If you've got a computer of a certain age, you may be lucky to have a video card that's equipped with on-board video-capturing hardware. Trace the cable from your monitor back to the video card on your PC. Should you see a set of composite ports (yellow, red and white RCA plugs) or an S-Video port, you're in luck.
Running the relevant cables from the output of your camcorder or VCR into the back of your computer is the simple part. Finding free software to perform the video digitisation is a trickier matter. The first port of call should be Windows Movie Maker if you're still running Windows XP — the Windows Vista and 7 versions of Movie Maker don't allow you to capture analog video.
Next up try the website for the maker of your video card. If you find no luck there, you can try Debut Video Recording Software for free for 14 days.
Option 2b: add some video capture hardware
Pro: software is included with hardware.
Con: can require a lot of hard disk space.
If your computer doesn't have any video inputs included, you'll need to fork out for a video capture device. There are two basic flavours, a USB dongle or a video capture card, with the latter only applicable if you've got a desktop PC and you're comfortable with a little light hardware installation work.

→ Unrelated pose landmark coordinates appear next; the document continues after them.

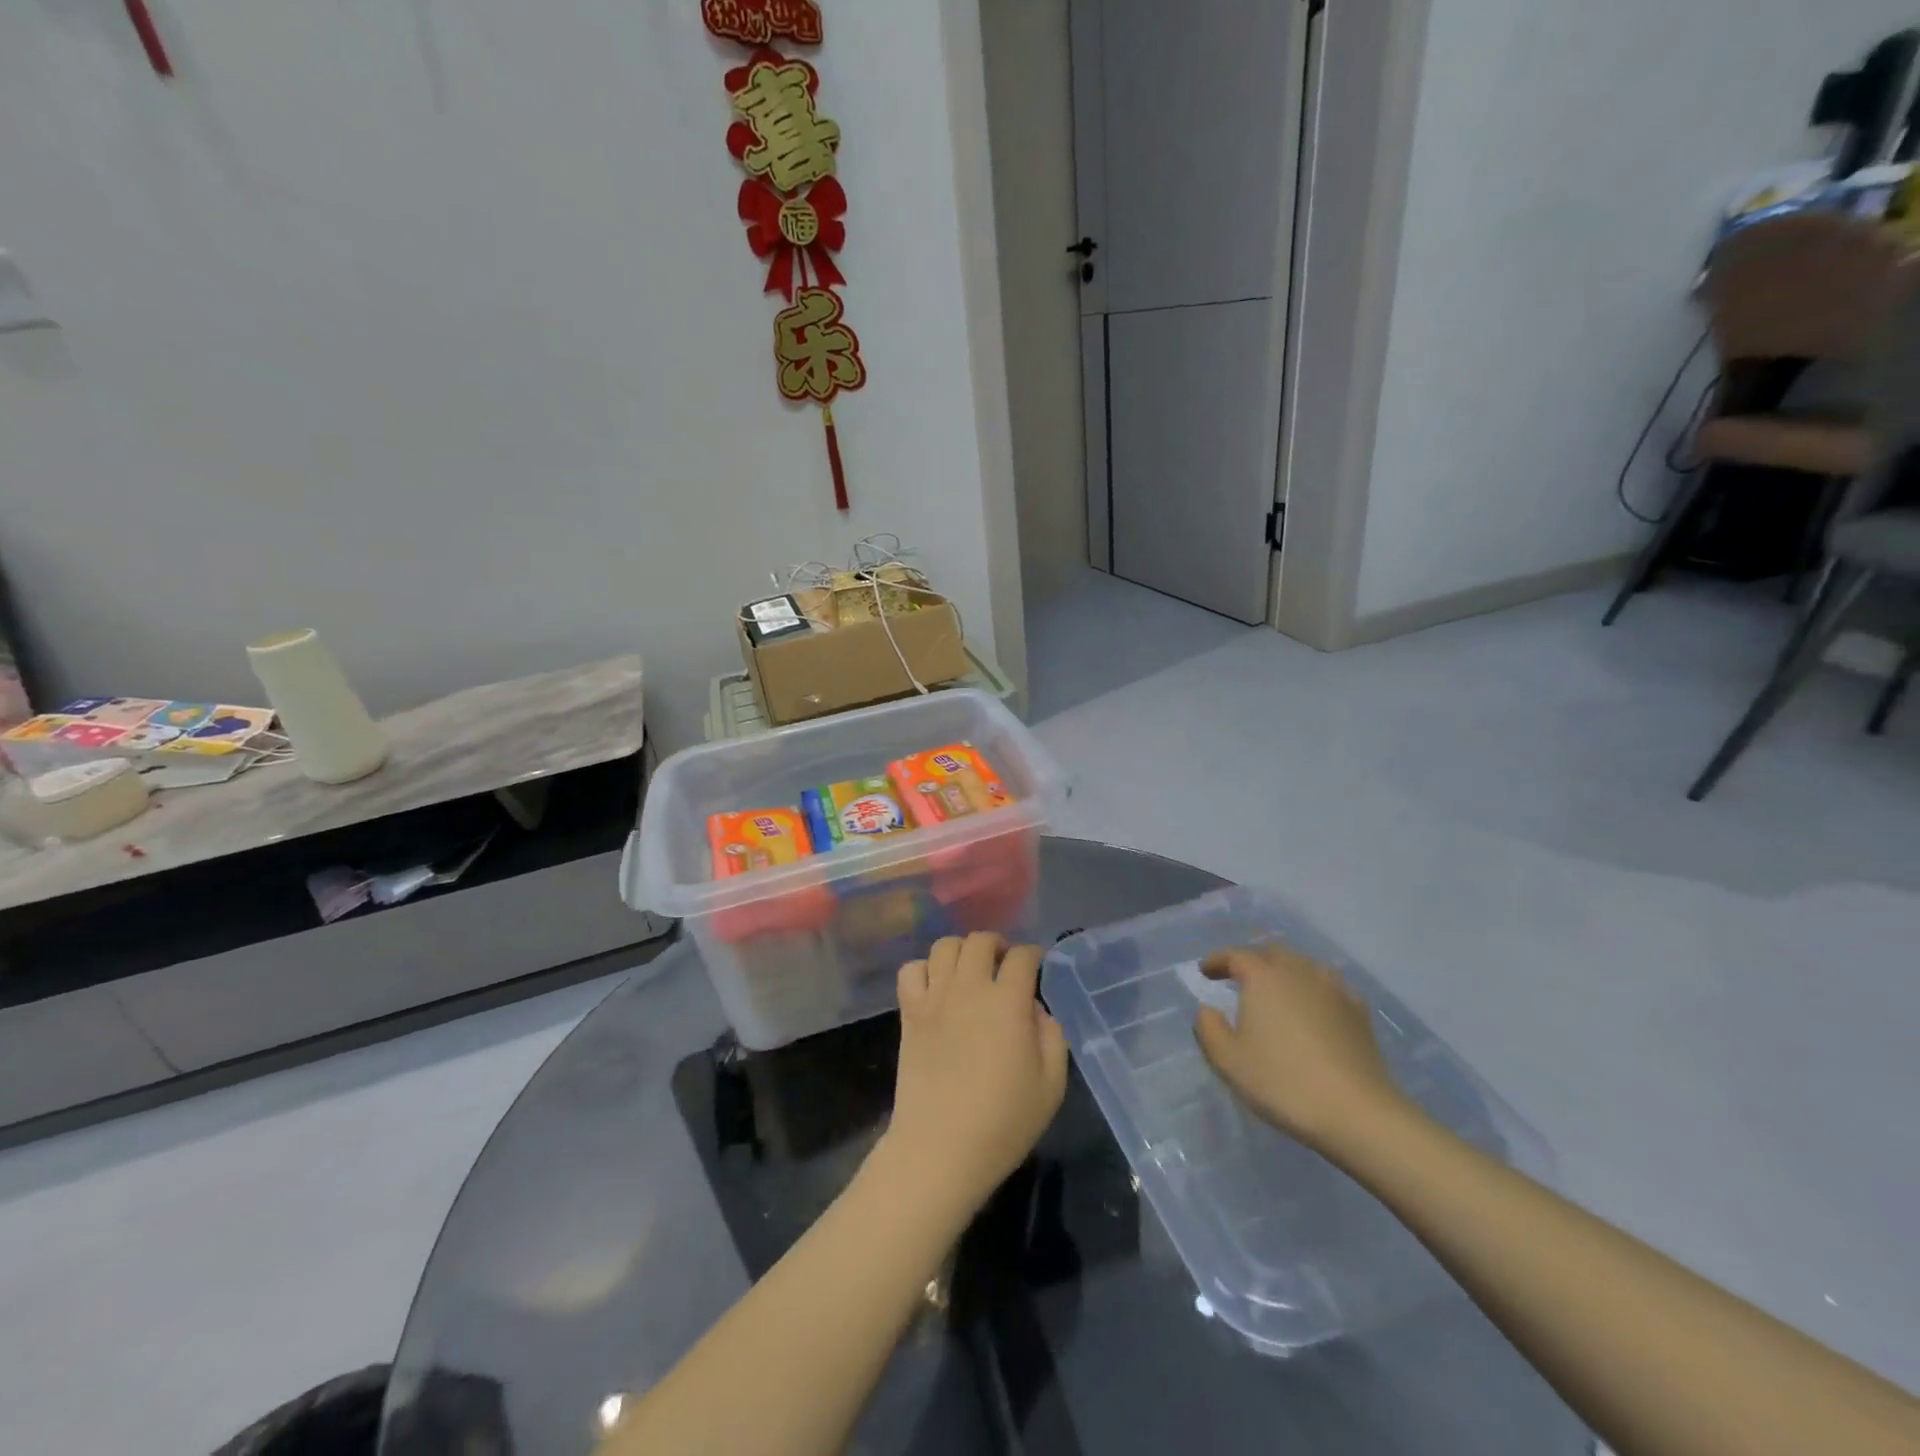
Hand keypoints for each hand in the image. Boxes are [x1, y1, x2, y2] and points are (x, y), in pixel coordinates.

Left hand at [880, 933, 1068, 1216]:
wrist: (940, 1148)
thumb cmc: (1003, 1122)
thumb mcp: (1051, 1085)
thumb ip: (1052, 1036)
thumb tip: (1036, 1009)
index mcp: (1008, 1002)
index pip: (1022, 956)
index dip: (1033, 956)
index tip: (1036, 968)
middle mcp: (969, 988)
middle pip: (981, 940)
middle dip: (998, 946)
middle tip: (1004, 967)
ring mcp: (935, 997)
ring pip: (945, 946)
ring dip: (962, 951)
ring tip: (970, 972)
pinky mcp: (909, 1012)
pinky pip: (911, 970)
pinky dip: (925, 969)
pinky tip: (936, 988)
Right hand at [1193, 943, 1413, 1154]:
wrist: (1357, 1112)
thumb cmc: (1283, 1082)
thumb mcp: (1228, 1060)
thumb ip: (1208, 1028)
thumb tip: (1207, 1009)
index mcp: (1263, 977)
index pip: (1235, 955)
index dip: (1217, 960)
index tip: (1205, 971)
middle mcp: (1298, 971)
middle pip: (1271, 953)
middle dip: (1252, 959)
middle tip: (1238, 975)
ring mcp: (1333, 988)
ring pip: (1303, 965)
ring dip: (1284, 971)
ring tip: (1275, 988)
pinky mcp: (1359, 1011)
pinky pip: (1329, 986)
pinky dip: (1313, 989)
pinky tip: (1313, 1006)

The Elgato Video Capture, Roxio Easy VHS to DVD 3 Plus and Pinnacle Dazzle DVD Recorder Plus retail for between US$50 and US$120, plug into an available USB port and come with the software required to digitally record video from tape, as well as perform some basic editing.
A few things to remember
If you go down the do-it-yourself path, you'll need to set aside a fair amount of computing time. Transferring an hour of video takes at least an hour, as the video tape has to be played at normal speed for it to be read properly by either your DVD recorder or computer.
Should you elect to encode your tapes onto a computer, set aside a large amount of hard disk space. An hour of uncompressed digital video will consume at least 10GB of space. Depending on how fast your computer is, compressing the raw digital video into something smaller and more portable will require an extra outlay of time.
Without wanting to sound like a broken record, budget even more time if you're planning on editing your home movies into something tighter and more watchable; video editing is a time-consuming process, even for professionals.
Option 3: outsource it
If the do-it-yourself options sound like too much work or, despite our best efforts, are too confusing, then getting someone else to digitise for you may be preferable. Depending on the number of videos you need converted, it may even be the most cost-effective option.
The option that's right for you depends on many factors, with the key ones being budget, the quantity of videos that need to be digitised, and the amount of time and effort you're willing to invest.
Whichever route you decide to walk down, don't forget to make plenty of backups of your newly digitised videos. DVD discs won't last forever and are prone to scratching, and you never know what date the Grim Reaper has set down for your computer or hard disk.
Also, don't forget that the footage on analog tapes is standard-definition quality, so even the most expertly digitised video will fall well short of Blu-ray crispness.